* WORK INSTRUCTIONS *
Reproduce verbatim the section of the passage on propeller loads at incidence from "Experimental data are" up to and including "to average loads.".

Previous experimental work was carried out in the early 20th century [5,6] focused on assessing changes in average forces and moments of propellers operating in yaw and their effect on aircraft stability. These studies reported not only changes in thrust and power coefficients and propeller efficiency, but also the observation that additional moments and in-plane forces arise from operation in non-axial inflow. Later, in the 1940s to 1960s, further experimental investigations [7,8,9] were conducted over wider ranges of angles of incidence. Also during this period, the theoretical modeling of propeller loads at incidence was advanced [10,11]. There has been renewed interest on the topic in the last decade, possibly motivated by the further development of UAV (Unmanned Aerial Vehicle) and eVTOL concepts, with several authors investigating average loads of propellers at incidence [12,13,14,15], while experimental results for loads in the frequency domain are scarce but have been reported in [16].
Experimental data are invaluable in order to validate existing prediction tools for the new conditions expected for an eVTOL aircraft or develop new prediction tools. This work aims to contribute to the aforementioned experimental database and expand it by including time-resolved load data to enable an analysis of oscillatory behavior induced by asymmetric inflow in addition to average loads.

* GIVEN ENTRIES *
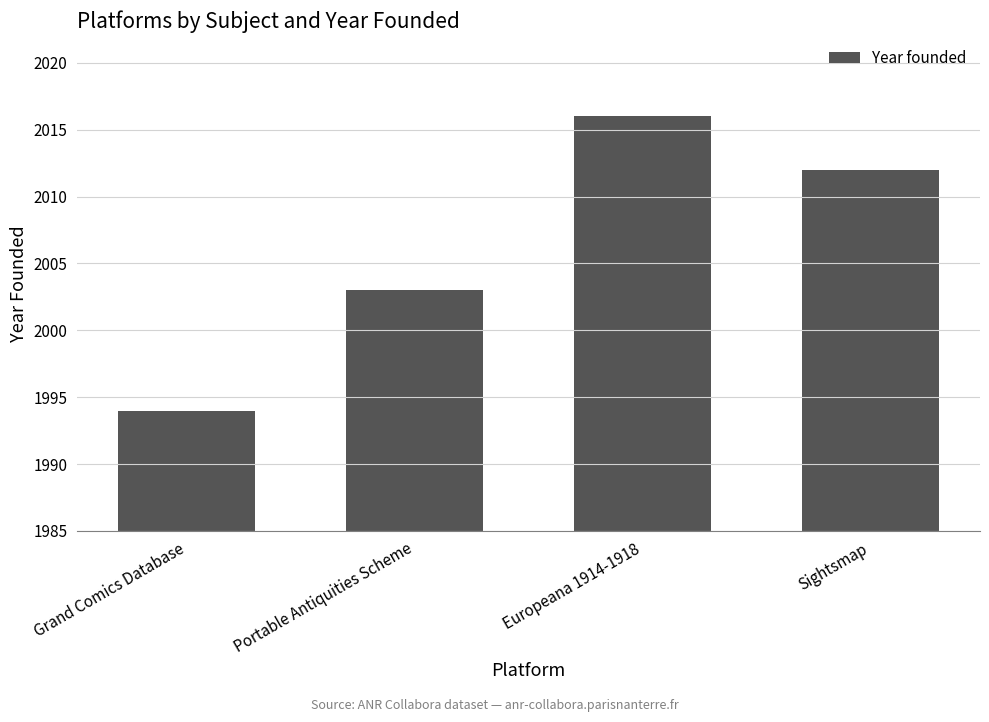

What is the greatest value displayed?

2016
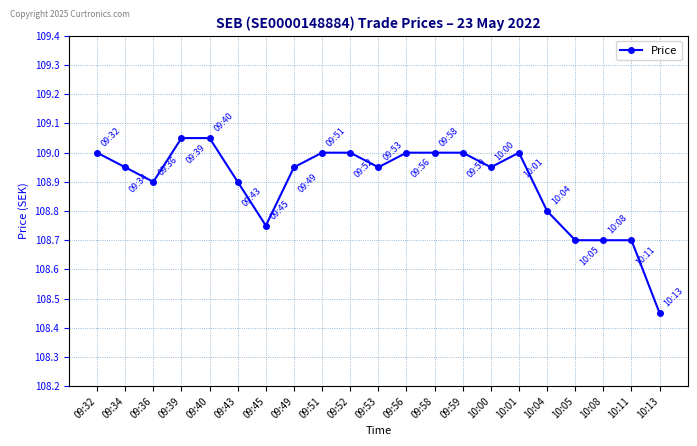

Between 10:13 and 09:32, which is larger?

09:32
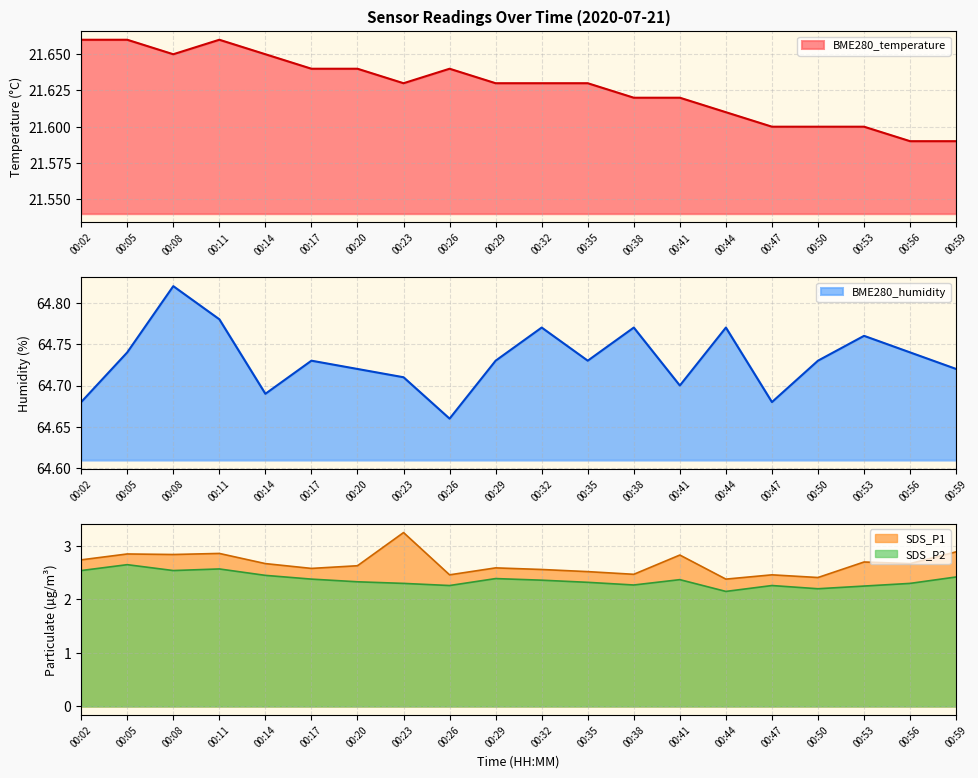

What is the value of the SDS_P1 point at the 8th from the left?

3.2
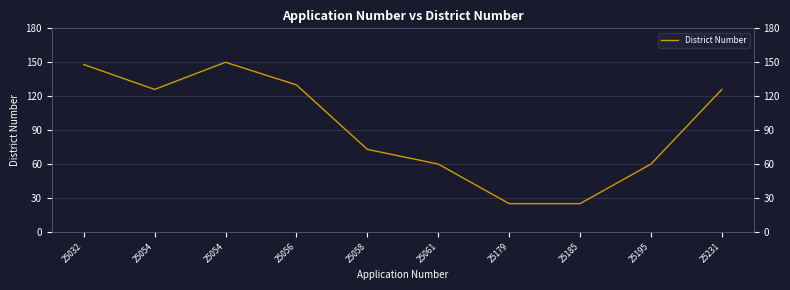

Reading left to right, what are all the values shown in this chart?

25032=148	25054=126	25054=150	25056=130	25058=73	25061=60	25179=25	25185=25	25195=60	25231=126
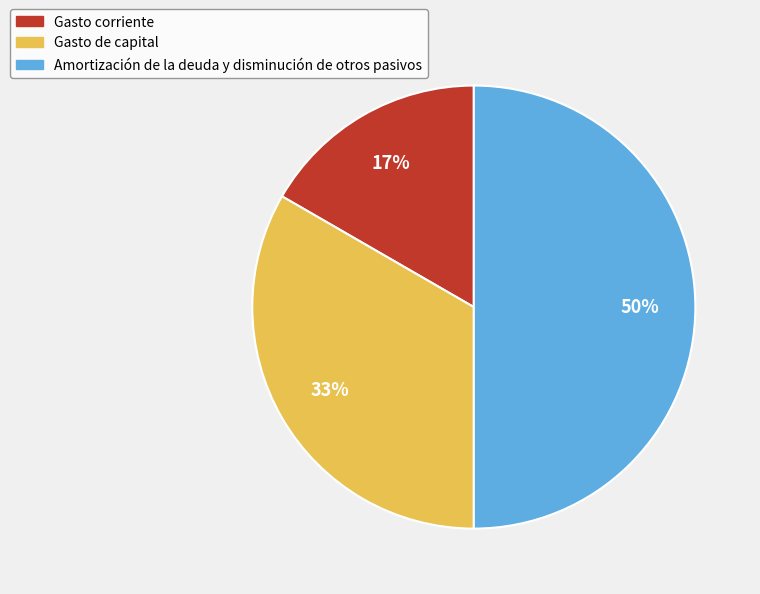

Which category has the smallest portion of the pie?

Gasto corriente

* RESPONSE TO THE EXERCISE *
Experimental data are invaluable in order to validate existing prediction tools for the new conditions expected for an eVTOL aircraft or develop new prediction tools. This work aims to contribute to the aforementioned experimental database and expand it by including time-resolved load data to enable an analysis of oscillatory behavior induced by asymmetric inflow in addition to average loads.